DOCUMENT TEXT.
=-=-=

(TOMATSU, Shomei et al). Ken Kikan 1-3 (all published). Tokyo: Shaken, June 1970-January 1971. - ON HOLD
is on back order
(TOMATSU, Shomei) SAWANO, Yoshio; Masatoshi Naito; Tsunehisa Kimura (eds).
Ken Kikan 1-3 (all published).
Tokyo: Shaken, June 1970-January 1971.
3 vols. (228 × 187 mm), pp.148; [iv], 158, ; [iv], 144. Side-stapled. Black-and-white illustrated wrappers; light toning to spines, light wear and toning to edges, minor foxing to inside wrappers, preliminary and end pages. Issue 1 has a vertical crease to front wrapper at spine. Issue 2 has a manufacturing crease to spine and ink mark to covers. Issue 3 with a small chip to foot of spine. Red ink stamp to top edge of issues 2 and 3. A very good set.
First editions, a complete set of this important periodical. For each issue, Shomei Tomatsu selected a different editor, each of whom was from a different background. The first issue was edited by Yoshio Sawano, an amateur photographer and banker who had recently graduated from the University of Tokyo; the second was by the photographer and amateur folklorist Masatoshi Naito; the third by graphic designer and writer Tsunehisa Kimura.
The first issue, titled ‘Ah! Banpaku’ centred around a broad criticism of the Osaka World Exposition (1970). The second was titled ‘Grudge and Madness,’ and focused on those who lived in geographical and societal peripheries. The third, and final, issue was titled ‘My Struggle,’ and was concerned with the perceived rise of fascism in the press. Contributors include Shomei Tomatsu, Nobuyoshi Araki, Takuma Nakahira, Daido Moriyama, Koji Taki, Masahisa Fukase, Masatoshi Naito, Kazuo Kitai, et al.
In the manifesto, Tomatsu explains that the magazine’s title derives from a number of words that encompass the sound ken such as tanken [an expedition], riken [rights and interests], moken [a fierce dog], roken [exposé]. Finally declaring that 'Ken means ken, or “seeing,” for us who insist on seeing.’
Yasafumi Nakamori, ‘Decentered Voices: Post-Provoke Independent Photography Magazines,’ For a New World to Come: Experiments in Japanese Art and Photography 1968-1979.

=-=-=

DATA FOR ANALYSIS.
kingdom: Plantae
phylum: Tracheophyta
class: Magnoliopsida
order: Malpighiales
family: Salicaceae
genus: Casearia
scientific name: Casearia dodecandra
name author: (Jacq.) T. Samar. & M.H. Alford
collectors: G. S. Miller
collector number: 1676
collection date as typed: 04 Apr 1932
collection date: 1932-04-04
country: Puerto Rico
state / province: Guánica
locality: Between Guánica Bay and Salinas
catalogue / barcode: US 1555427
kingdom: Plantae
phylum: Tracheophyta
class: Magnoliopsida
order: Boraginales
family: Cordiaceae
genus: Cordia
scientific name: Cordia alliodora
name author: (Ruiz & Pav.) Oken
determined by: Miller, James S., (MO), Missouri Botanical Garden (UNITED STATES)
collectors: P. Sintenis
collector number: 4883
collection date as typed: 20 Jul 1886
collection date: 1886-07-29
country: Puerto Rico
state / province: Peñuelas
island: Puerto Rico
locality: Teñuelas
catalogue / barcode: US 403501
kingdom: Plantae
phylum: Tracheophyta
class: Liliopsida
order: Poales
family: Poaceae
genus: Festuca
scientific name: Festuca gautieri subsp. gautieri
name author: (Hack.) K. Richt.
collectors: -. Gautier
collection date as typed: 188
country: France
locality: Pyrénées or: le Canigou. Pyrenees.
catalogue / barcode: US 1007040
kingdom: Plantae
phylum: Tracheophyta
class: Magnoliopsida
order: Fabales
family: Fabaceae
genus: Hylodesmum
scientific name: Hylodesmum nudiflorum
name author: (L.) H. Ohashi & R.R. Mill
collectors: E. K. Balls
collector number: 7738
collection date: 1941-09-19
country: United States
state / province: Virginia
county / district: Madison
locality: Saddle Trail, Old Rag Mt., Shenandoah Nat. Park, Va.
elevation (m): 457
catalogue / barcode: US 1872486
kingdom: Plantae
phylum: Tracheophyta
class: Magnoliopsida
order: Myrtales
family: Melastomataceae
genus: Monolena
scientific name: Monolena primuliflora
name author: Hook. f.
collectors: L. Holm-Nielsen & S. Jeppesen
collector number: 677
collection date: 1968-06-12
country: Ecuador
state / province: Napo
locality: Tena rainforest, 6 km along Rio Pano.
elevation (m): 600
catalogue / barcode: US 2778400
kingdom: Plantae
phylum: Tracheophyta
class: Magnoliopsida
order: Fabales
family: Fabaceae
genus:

=-=-=

PROMPT 1.
Give the titles of all three issues named in the Ken Kikan listing.
PROMPT 2.
According to the Ken Kikan listing, who edited the second issue?
PROMPT 3.
Write out the part of the Ken Kikan listing from "3 vols. (228" up to and including "very good set.".
Rely only on the Ken Kikan listing.

EXPECTED ANSWER 1.
'Ah! Banpaku', 'Grudge and Madness', 'My Struggle'

EXPECTED ANSWER 2.
The photographer and amateur folklorist Masatoshi Naito.

EXPECTED ANSWER 3.
3 vols. (228 × 187 mm), pp.148; [iv], 158, ; [iv], 144. Side-stapled. Black-and-white illustrated wrappers; light toning to spines, light wear and toning to edges, minor foxing to inside wrappers, preliminary and end pages. Issue 1 has a vertical crease to front wrapper at spine. Issue 2 has a manufacturing crease to spine and ink mark to covers. Issue 3 with a small chip to foot of spine. Red ink stamp to top edge of issues 2 and 3. A very good set.